Read more here: http://www.ncbi.nlm.nih.gov/pubmed/26704351

Expanded GAA repeats impede transcription elongation through the FXN gene and induce transcriptional silencing that is restricted to the FXN locus

This publication includes a description and characterization of 18 fibroblast lines derived from FA patients with diverse GAA repeat lengths. This is the largest collection of these cell lines. Researchers can contact the study authors or FARA if they are interested in learning more accessing these cell lines. In addition, this comprehensive analysis revealed that the GAA-induced silencing effect does not influence expression of neighboring genes upstream or downstream of FXN. Furthermore, no long-range silencing effects were detected across a large portion of chromosome 9. Additionally, results of chromatin immunoprecipitation studies confirmed that histone modifications associated with repressed transcription are confined to the FXN locus. Finally, deep sequencing of FXN pre-mRNA molecules revealed a pronounced defect in the transcription elongation rate in FRDA cells when compared to controls. These results indicate that approaches aimed to reactivate frataxin expression should simultaneously address deficits in transcription initiation and elongation at the FXN locus.
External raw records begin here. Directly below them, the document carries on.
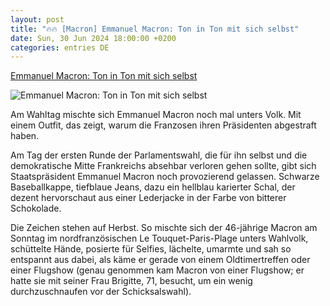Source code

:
 ```yaml
---
layout: post
title: "🔥🔥 [Macron] Emmanuel Macron: Ton in Ton mit sich selbst"
date: Sun, 30 Jun 2024 18:00:00 +0200
categories: entries DE
---
```

[Emmanuel Macron: Ton in Ton mit sich selbst](https://www.zeit.de/kultur/2024-07/emmanuel-macron-lederjacke-outfit-wahl-bildbetrachtung)

![Emmanuel Macron: Ton in Ton mit sich selbst](https://img.zeit.de/kultur/2024-07/emmanuel-macron-lederjacke-outfit-wahl-bild/wide__1300x731)

Am Wahltag mischte sich Emmanuel Macron noch mal unters Volk. Mit einem Outfit, das zeigt, warum die Franzosen ihren Präsidenten abgestraft haben.

Am Tag der ersten Runde der Parlamentswahl, die für ihn selbst und die demokratische Mitte Frankreichs absehbar verloren gehen sollte, gibt sich Staatspräsident Emmanuel Macron noch provozierend gelassen. Schwarze Baseballkappe, tiefblaue Jeans, dazu ein hellblau karierter Schal, der dezent hervorschaut aus einer Lederjacke in der Farbe von bitterer Schokolade.

Die Zeichen stehen auf Herbst. So mischte sich der 46-jährige Macron am Sonntag im nordfranzösischen Le Touquet-Paris-Plage unters Wahlvolk, schüttelte Hände, posierte für Selfies, lächelte, umarmte und sah so entspannt aus dabei, als käme er gerade von einem Oldtimertreffen oder einer Flugshow (genau genommen kam Macron von einer Flugshow; er hatte sie mit seiner Frau Brigitte, 71, besucht, um ein wenig durchzuschnaufen vor der Schicksalswahl).

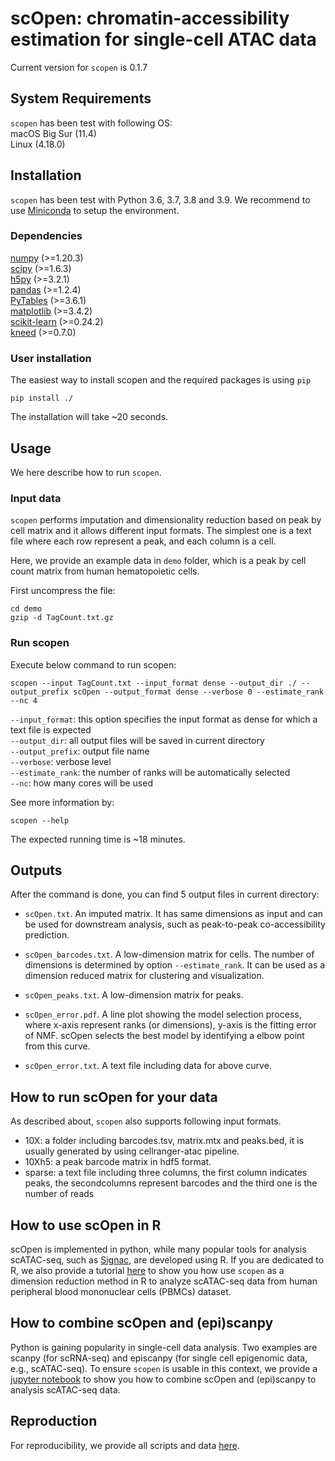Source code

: # scOpen: chromatin-accessibility estimation for single-cell ATAC data
Current version for `scopen` is 0.1.7

## System Requirements
`scopen` has been test with following OS:  
macOS Big Sur (11.4)  
Linux (4.18.0)

## Installation
`scopen` has been test with Python 3.6, 3.7, 3.8 and 3.9.
We recommend to use [Miniconda](https://docs.conda.io/en/latest/miniconda.html) to setup
the environment.

### Dependencies
[numpy](https://numpy.org/) (>=1.20.3)  
[scipy](https://www.scipy.org/) (>=1.6.3)  
[h5py](https://www.h5py.org/) (>=3.2.1)  
[pandas](https://pandas.pydata.org/) (>=1.2.4)  
[PyTables](http://www.pytables.org/) (>=3.6.1)  
[matplotlib](https://matplotlib.org/) (>=3.4.2)   
[scikit-learn](https://scikit-learn.org/stable/) (>=0.24.2)     
[kneed](https://github.com/arvkevi/kneed) (>=0.7.0)

### User installation
The easiest way to install scopen and the required packages is using `pip`
```commandline
pip install ./
```

The installation will take ~20 seconds.

## Usage
We here describe how to run `scopen`.

### Input data
`scopen` performs imputation and dimensionality reduction based on peak by 
cell matrix and it allows different input formats. The simplest one is a 
text file where each row represent a peak, and
each column is a cell. 

Here, we provide an example data in `demo` folder, which is a
peak by cell count matrix from human hematopoietic cells. 

First uncompress the file:
```commandline
cd demo
gzip -d TagCount.txt.gz
```

### Run scopen
Execute below command to run scopen:
```commandline
scopen --input TagCount.txt --input_format dense --output_dir ./ --output_prefix scOpen --output_format dense --verbose 0 --estimate_rank --nc 4
```
`--input_format`: this option specifies the input format as dense for which
a text file is expected    
`--output_dir`: all output files will be saved in current directory  
`--output_prefix`: output file name  
`--verbose`: verbose level  
`--estimate_rank`: the number of ranks will be automatically selected  
`--nc`: how many cores will be used

See more information by:
```commandline
scopen --help
```

The expected running time is ~18 minutes.

## Outputs
After the command is done, you can find 5 output files in current directory:
* `scOpen.txt`. An imputed matrix. It has same dimensions as input and can be 
used for downstream analysis, such as peak-to-peak co-accessibility prediction.

* `scOpen_barcodes.txt`. A low-dimension matrix for cells. The number of dimensions is determined by option `--estimate_rank`. 
It can be used as a dimension reduced  matrix for clustering and visualization.

* `scOpen_peaks.txt`. A low-dimension matrix for peaks.

* `scOpen_error.pdf`. A line plot showing the model selection process, where x-axis represent ranks (or dimensions), 
y-axis is the fitting error of NMF. scOpen selects the best model by identifying a elbow point from this curve.

* `scOpen_error.txt`. A text file including data for above curve.

## How to run scOpen for your data
As described about, `scopen` also supports following input formats.
* 10X: a folder including barcodes.tsv, matrix.mtx and peaks.bed, 
it is usually generated by using cellranger-atac pipeline.
* 10Xh5: a peak barcode matrix in hdf5 format. 
* sparse: a text file including three columns,
the first column indicates peaks, the secondcolumns
represent barcodes and the third one is the number of reads

## How to use scOpen in R
scOpen is implemented in python, while many popular tools for analysis scATAC-seq, such as 
[Signac](https://satijalab.org/signac/), are developed using R.
If you are dedicated to R, we also provide a tutorial 
[here](https://github.com/CostaLab/scopen/blob/master/vignettes/signac_pbmc.Rmd) to 
show you how use `scopen` as a dimension reduction method in R to analyze scATAC-seq data 
from human peripheral blood mononuclear cells (PBMCs) dataset.

## How to combine scOpen and (epi)scanpy
Python is gaining popularity in single-cell data analysis. 
Two examples are scanpy (for scRNA-seq) and episcanpy (for single cell epigenomic data, e.g., scATAC-seq).
To ensure `scopen` is usable in this context, we provide a [jupyter notebook](https://github.com/CostaLab/scopen/blob/master/vignettes/epiScanpy.ipynb) to
show you how to combine scOpen and (epi)scanpy to analysis scATAC-seq data.

## Reproduction
For reproducibility, we provide all scripts and data [here](https://github.com/CostaLab/scopen-reproducibility).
Read more: Expanded GAA repeats impede transcription elongation through the FXN gene and induce transcriptional silencing that is restricted to the FXN locus

Frataxin levels in peripheral tissue in Friedreich ataxia

Have you ever given a blood sample or cheek swab sample for research? This study shares results of frataxin protein measures from more than >500 individuals with FA, including some specific results on frataxin levels in in individuals who have point mutations. This study finds that there was no evidence for change in frataxin levels over time with repeated measures analysis, although linear regression analysis of cross-sectional data predicted a small increase over decades. GAA repeat length predicted frataxin levels in both tissues, and frataxin levels themselves predicted neurological ratings (accounting for age). Compound heterozygous patients for a GAA expansion and a point mutation in FXN generally had lower levels of frataxin than those homozygous for the presence of two GAA repeat expansions, though levels varied dramatically between tissues in some compound heterozygotes for point mutations. The G130V mutation led to decreased levels of frataxin in vitro as well as in vivo, while the R165C mutation produced normal immunoreactive levels of frataxin both in vitro and in vivo. Start codon mutations led to low levels of frataxin in buccal cells but preserved immunoreactive frataxin levels in blood.